Suppliers to GE Aerospace boosted their material input to the engine OEM by more than 40% in 2025, including a double-digit improvement in the latest fourth quarter over the year before.
But Chairman and CEO Larry Culp Jr. acknowledged to Aviation Week that it may be harder to match those results in the future.
“Are we going to be up 40% every year from here? Probably not,” Culp said in a brief interview after announcing the company’s latest quarterly and yearly results on Jan. 22. “But if you reach for 50% and you fail and you come in at 35%, aren’t you better off than aiming for 10 and beating that with say, a 12-15% improvement?
“So many organizations are afraid to stretch, to push, to make that safe for their people,” Culp continued. “A good bit of what I think we’re trying to instill in our own organization is, ‘let’s go for it.’ Not recklessly, but we’re far better off stretching ourselves and falling short than we are in negotiating safe targets and delivering a cosmetic beat.”
GE Aerospace’s earnings beat for the fourth quarter and full-year 2025 likewise was not cosmetic. Financial analysts lauded the latest results, which generally beat their expectations across the board, and many advised investor clients to buy GE stock in any dip in share price.
“Overall, we thought this was another excellent quarter from GE,” analyst Scott Mikus of Melius Research said. He noted that GE’s core sales saw growth of 20%, six points above consensus expectations, and it will likely rank in the top decile of Melius Research’s broader coverage universe this reporting season. “Crucially, GE’s commercial aftermarket sales growth reaccelerated to 31%, while aftermarket orders were up 18% in the quarter and 27% for the year,” Mikus stressed.
Analyst Robert Stallard of Vertical Research Partners echoed the sentiment: “2025 was a banner year for GE, as strong results in a buoyant equity market helped propel the stock above its previous high from 25 years ago.”

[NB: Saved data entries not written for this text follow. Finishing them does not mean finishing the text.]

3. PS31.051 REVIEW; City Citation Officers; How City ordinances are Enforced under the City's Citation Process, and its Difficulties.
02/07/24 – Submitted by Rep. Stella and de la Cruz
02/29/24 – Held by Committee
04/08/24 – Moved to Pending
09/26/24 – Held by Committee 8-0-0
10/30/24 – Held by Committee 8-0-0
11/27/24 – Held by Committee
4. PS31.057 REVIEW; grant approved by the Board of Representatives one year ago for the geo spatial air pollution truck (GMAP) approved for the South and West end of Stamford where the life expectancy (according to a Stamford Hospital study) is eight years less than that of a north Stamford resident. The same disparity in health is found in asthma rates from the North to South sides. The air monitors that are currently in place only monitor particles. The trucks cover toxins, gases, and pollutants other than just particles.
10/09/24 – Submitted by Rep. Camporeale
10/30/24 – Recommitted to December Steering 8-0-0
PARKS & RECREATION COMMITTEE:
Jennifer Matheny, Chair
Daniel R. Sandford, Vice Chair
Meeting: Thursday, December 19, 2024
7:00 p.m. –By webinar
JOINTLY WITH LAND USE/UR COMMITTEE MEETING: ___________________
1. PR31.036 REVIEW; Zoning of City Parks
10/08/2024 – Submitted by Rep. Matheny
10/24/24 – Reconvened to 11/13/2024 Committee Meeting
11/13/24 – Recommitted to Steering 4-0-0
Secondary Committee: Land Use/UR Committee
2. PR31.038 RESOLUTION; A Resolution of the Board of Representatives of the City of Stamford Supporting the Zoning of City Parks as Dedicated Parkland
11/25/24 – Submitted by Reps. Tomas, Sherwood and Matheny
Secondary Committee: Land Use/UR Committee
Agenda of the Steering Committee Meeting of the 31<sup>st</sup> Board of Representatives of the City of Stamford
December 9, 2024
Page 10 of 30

For all of 2025, commercial deliveries rose 25% compared with 2024, including record Leap engine deliveries up 28% to 1,802, while defense deliveries were up 30%. Total backlog of work rose to $190 billion from $170 billion. Total orders for 2025 were $66.2 billion, up 32%, while adjusted revenue was $42.3 billion, or 21%. The company’s operating profit came in at $9.1 billion, up 25%.
For 2026, operating profit is forecast to be in the range of $9.85-10.25 billion, with the midpoint of $10 billion representing a milestone GE Aerospace previously did not expect to hit until 2028 but now will do so two years earlier.
GE Aerospace’s results have been powered by defiantly robust aftermarket demand—a condition analysts said might simply plateau at the current elevated state in the coming year—while new-aircraft production by major airframers finally begins to approach pre-pandemic levels. But Culp also spotlights Flight Deck, the company’s business improvement process, as well efforts spearheaded by a relatively young Technology and Operations office led by Mohamed Ali that brought together supply chain, engineering, quality control and other support functions to apply at both GE and supplier facilities.
On Jan. 15, GE Aerospace announced Ali’s office is merging into the company’s Commercial Engines and Services division and that Ali is succeeding Russell Stokes as its head. Stokes will retire in July after 29 years at the company.
“Integrating our product line, engineering and supply chain teams will improve our end-to-end engine lifecycle management,” Culp explained during a Jan. 22 earnings call.